Your instructions —
A verbatim copy of the lines from the one with "ring mcp: (1112, 696)" through the final line below is required; print it and nothing else.
---------------
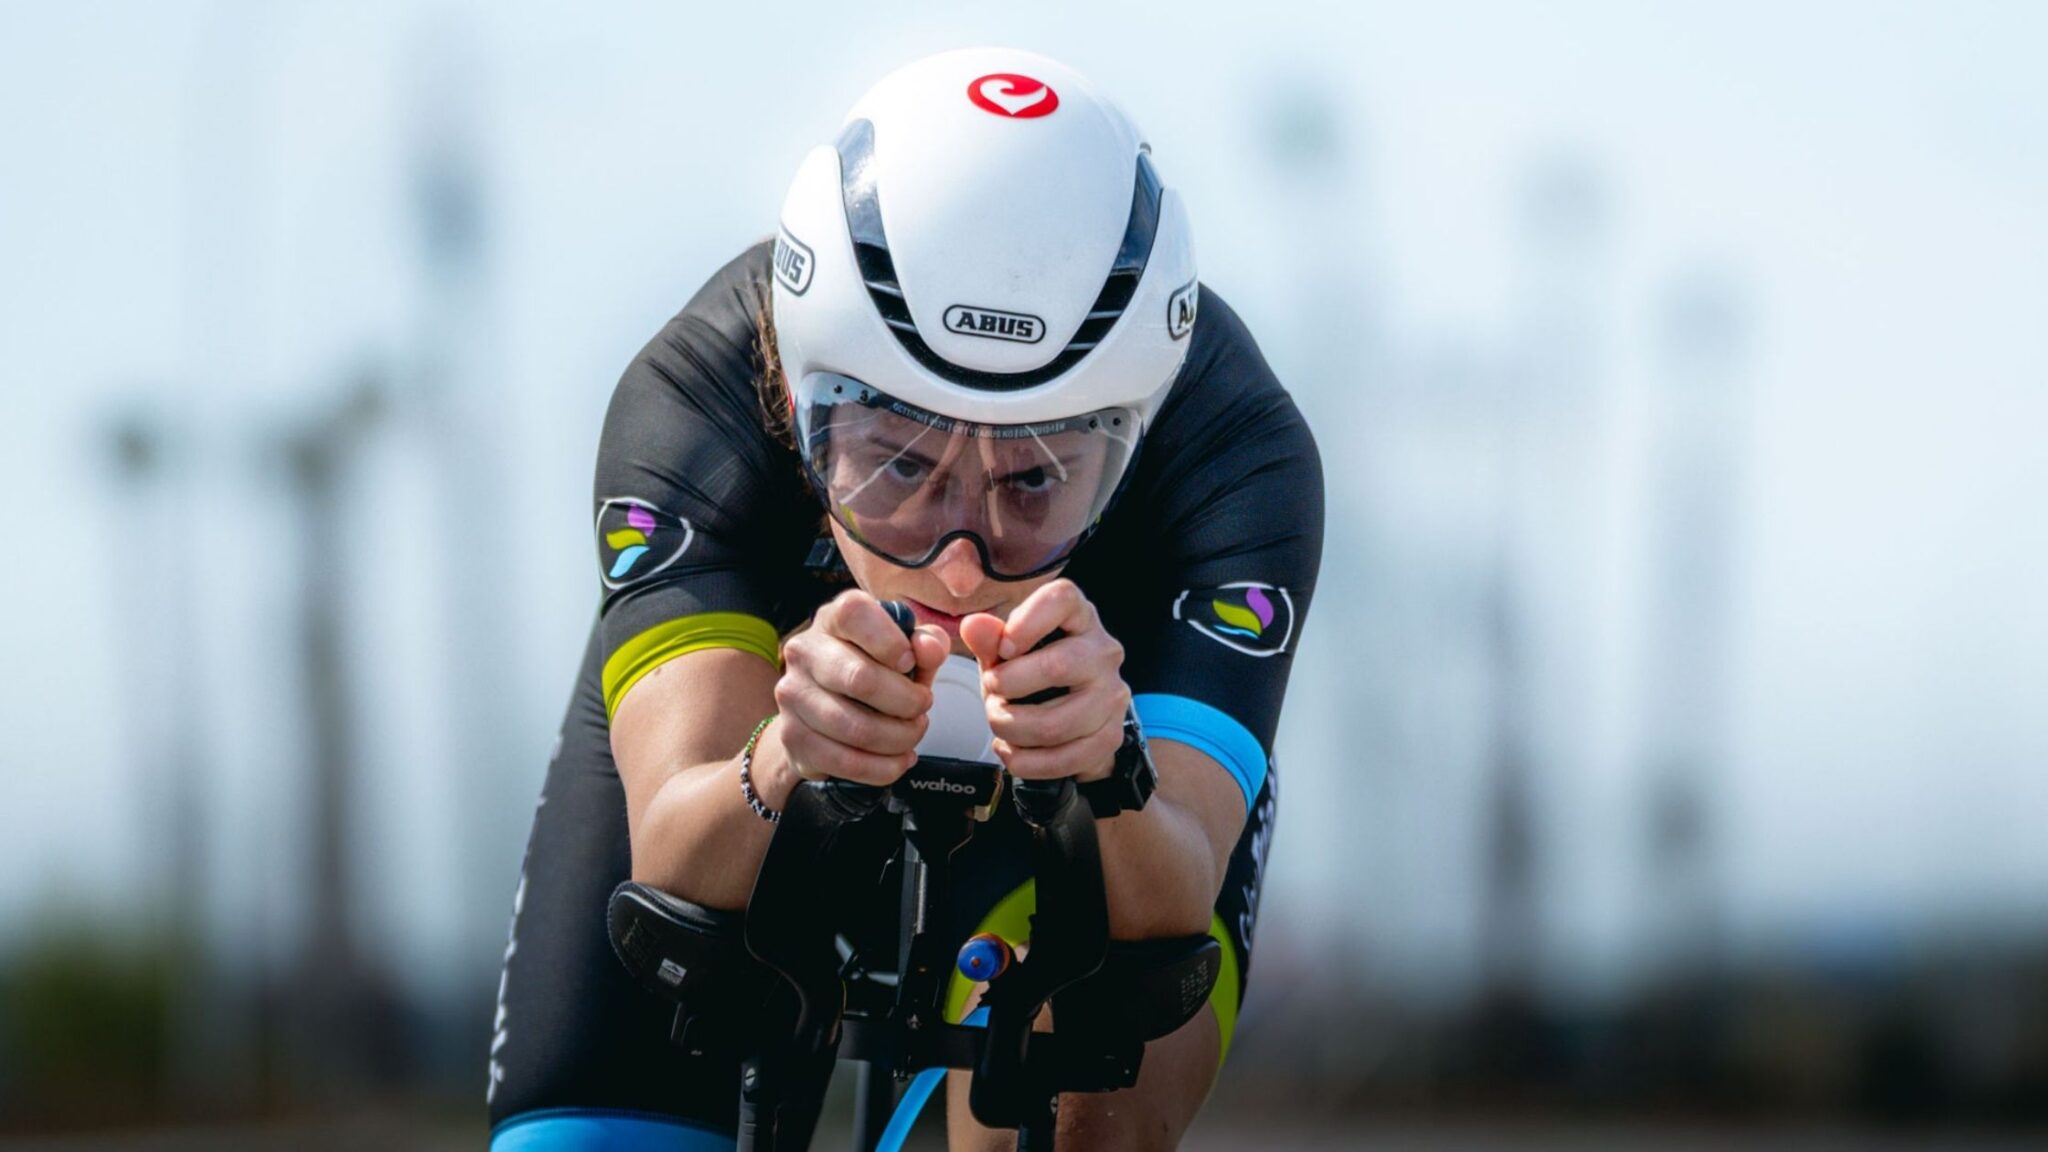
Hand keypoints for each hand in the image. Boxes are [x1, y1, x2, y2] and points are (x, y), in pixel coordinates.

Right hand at [775, 590, 948, 784]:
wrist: (823, 712)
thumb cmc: (873, 671)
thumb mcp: (906, 650)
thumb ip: (927, 644)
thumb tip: (929, 648)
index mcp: (833, 618)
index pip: (855, 614)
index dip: (891, 642)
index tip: (909, 664)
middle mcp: (804, 651)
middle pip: (860, 679)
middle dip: (907, 702)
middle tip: (922, 708)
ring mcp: (793, 695)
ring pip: (856, 728)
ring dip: (900, 738)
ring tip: (912, 733)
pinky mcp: (793, 737)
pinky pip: (847, 762)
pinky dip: (884, 767)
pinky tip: (898, 759)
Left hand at [960, 579, 1128, 783]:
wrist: (1072, 717)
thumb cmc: (1034, 671)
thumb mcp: (1006, 652)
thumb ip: (989, 639)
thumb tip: (973, 626)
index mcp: (1079, 617)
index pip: (1062, 599)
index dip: (1027, 622)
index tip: (1003, 647)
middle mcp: (1103, 652)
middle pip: (1057, 666)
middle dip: (1008, 686)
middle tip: (991, 691)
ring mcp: (1112, 696)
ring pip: (1055, 723)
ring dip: (1012, 728)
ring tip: (998, 722)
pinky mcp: (1110, 736)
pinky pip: (1063, 758)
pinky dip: (1025, 761)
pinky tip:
---------------
Answer to the exercise —
ring mcp: (1112, 696)
ring pip: (1055, 723)
ring dip: (1012, 728)
ring tip: (998, 722)
pinky mcp: (1110, 736)
pinky pip: (1063, 758)
pinky dip: (1025, 761)
pinky tip:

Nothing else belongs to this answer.